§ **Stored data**
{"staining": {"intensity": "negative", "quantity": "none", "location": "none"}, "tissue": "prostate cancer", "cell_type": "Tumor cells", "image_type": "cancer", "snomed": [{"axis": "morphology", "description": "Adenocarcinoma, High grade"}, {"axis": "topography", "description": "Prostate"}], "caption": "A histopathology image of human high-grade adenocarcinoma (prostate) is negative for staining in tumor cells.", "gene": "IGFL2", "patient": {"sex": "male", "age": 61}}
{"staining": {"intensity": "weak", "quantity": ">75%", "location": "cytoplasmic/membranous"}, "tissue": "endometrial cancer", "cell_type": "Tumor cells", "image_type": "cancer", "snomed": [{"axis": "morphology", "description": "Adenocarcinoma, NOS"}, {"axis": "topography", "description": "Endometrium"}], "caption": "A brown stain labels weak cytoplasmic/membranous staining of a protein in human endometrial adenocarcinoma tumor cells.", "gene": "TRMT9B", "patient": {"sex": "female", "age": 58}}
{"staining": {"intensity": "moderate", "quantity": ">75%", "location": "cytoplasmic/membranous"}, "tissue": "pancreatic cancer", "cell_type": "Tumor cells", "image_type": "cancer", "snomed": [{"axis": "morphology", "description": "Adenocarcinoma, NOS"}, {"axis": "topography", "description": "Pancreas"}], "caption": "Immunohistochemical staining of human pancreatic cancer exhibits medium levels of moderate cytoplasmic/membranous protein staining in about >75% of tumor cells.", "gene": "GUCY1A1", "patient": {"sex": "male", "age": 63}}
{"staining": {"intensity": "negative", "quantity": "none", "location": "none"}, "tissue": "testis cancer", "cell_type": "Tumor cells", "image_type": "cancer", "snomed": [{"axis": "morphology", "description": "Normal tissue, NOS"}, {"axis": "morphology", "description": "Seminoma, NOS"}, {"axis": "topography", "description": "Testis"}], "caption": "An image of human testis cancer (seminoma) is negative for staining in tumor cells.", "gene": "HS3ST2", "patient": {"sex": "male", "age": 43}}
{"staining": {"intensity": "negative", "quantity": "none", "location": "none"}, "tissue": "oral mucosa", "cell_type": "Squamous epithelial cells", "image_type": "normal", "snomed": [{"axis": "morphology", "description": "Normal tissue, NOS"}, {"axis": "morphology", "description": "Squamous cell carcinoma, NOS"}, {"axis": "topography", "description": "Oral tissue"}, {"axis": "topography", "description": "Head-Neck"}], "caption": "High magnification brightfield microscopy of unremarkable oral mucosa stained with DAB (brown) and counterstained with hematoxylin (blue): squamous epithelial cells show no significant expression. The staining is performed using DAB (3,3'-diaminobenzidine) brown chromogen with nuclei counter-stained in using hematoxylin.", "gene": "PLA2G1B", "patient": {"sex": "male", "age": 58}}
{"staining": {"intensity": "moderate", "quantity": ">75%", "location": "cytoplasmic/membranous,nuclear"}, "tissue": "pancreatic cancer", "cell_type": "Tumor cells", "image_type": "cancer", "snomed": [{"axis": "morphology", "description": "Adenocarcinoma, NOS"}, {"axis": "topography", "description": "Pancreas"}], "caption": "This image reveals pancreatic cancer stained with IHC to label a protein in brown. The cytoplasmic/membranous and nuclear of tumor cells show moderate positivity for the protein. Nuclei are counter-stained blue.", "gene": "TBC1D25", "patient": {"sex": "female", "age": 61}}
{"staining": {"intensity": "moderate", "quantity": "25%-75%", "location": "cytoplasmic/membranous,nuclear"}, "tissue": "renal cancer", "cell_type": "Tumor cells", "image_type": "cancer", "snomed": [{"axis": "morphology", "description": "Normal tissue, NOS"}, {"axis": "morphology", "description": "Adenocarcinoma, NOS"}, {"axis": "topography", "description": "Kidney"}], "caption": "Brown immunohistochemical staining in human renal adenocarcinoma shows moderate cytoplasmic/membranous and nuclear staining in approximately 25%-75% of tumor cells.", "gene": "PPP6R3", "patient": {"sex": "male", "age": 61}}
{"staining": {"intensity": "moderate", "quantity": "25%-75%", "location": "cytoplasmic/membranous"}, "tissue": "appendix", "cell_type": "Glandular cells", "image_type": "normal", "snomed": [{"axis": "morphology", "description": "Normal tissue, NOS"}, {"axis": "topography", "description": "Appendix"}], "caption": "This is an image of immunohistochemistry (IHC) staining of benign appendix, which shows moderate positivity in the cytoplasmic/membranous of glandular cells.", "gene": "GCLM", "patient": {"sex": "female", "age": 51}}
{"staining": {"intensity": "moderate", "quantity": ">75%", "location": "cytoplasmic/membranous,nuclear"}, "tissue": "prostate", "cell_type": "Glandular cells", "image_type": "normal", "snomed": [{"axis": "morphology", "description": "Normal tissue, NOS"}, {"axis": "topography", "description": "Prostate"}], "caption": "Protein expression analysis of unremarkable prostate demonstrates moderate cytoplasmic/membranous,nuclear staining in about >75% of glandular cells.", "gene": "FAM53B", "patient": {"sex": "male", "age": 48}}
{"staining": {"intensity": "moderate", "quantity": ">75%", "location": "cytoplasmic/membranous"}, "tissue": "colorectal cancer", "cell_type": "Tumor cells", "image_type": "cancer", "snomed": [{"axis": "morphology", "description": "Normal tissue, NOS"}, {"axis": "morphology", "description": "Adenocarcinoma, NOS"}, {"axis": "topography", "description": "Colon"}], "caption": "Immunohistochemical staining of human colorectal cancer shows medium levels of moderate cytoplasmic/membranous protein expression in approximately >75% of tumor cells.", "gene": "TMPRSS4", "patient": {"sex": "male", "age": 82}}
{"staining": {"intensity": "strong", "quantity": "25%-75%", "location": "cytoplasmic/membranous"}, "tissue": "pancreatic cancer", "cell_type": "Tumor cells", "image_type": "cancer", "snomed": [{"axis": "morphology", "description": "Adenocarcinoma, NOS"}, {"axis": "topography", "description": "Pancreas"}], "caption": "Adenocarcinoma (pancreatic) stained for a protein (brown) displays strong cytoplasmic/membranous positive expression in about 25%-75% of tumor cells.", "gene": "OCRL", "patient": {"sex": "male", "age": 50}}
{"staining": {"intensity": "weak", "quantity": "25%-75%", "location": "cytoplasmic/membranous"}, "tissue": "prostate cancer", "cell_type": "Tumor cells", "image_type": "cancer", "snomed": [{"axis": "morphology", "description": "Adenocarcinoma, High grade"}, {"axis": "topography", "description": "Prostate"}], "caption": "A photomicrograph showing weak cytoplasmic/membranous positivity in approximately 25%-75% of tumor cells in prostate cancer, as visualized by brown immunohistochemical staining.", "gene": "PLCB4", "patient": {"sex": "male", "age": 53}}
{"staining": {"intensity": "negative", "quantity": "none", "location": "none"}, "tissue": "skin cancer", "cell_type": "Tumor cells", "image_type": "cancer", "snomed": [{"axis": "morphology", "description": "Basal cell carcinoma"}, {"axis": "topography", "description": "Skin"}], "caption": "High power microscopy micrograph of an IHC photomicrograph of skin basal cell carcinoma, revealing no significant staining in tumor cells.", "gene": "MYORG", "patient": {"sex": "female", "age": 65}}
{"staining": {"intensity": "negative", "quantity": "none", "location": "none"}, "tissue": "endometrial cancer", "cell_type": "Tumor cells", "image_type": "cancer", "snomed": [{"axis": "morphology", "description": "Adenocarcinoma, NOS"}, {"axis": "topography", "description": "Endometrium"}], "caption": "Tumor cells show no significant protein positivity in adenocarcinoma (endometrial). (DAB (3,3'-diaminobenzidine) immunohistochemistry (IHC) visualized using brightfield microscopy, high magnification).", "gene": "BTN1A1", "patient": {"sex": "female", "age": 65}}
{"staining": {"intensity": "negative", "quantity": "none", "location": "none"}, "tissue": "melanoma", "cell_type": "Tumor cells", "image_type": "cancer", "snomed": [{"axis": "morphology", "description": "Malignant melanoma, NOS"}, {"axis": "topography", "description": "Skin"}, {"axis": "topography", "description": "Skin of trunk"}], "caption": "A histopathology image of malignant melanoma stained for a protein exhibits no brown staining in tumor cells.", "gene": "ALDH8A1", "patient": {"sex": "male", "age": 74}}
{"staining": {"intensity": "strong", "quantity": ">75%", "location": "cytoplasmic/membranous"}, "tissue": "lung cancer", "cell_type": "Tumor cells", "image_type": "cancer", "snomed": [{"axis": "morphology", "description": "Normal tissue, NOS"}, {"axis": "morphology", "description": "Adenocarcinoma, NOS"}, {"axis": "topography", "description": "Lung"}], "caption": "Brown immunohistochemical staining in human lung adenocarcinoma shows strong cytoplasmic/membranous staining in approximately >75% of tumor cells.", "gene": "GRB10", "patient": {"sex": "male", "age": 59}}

§ **Assignment**
Of all the entries above, repeat only the lines from the line that has "of human colorectal" to the line that has "(pancreatic) stained for", both lines included, exactly.

§ **Task answer**
{"staining": {"intensity": "moderate", "quantity": ">75%", "location": "cytoplasmic/membranous"}, "tissue": "colorectal cancer", "cell_type": "Tumor cells", "image_type": "cancer", "snomed": [{"axis": "morphology", "description": "Normal tissue, NOS"}, {"axis": "morphology", "description": "Adenocarcinoma, NOS"}, {"axis": "topography", "description": "Colon"}], "caption": "Immunohistochemical staining of human colorectal cancer shows medium levels of moderate cytoplasmic/membranous protein expression in approximately >75% of tumor cells.", "gene": "TMPRSS4", "patient": {"sex": "male", "age": 82}}
{"staining": {"intensity": "strong", "quantity": "25%-75%", "location": "cytoplasmic/membranous"}, "tissue": "pancreatic cancer", "cell_type": "Tumor cells", "image_type": "cancer", "snomed": [{"axis": "morphology", "description": "Adenocarcinoma, NOS"}, {"axis": "topography", "description": "Pancreas"}], "caption": "Adenocarcinoma (pancreatic) stained for a protein (brown) displays strong cytoplasmic/membranous positive expression in about 25%-75% of tumor cells.", "gene": "OCRL", "patient": {"sex": "male", "age": 50}}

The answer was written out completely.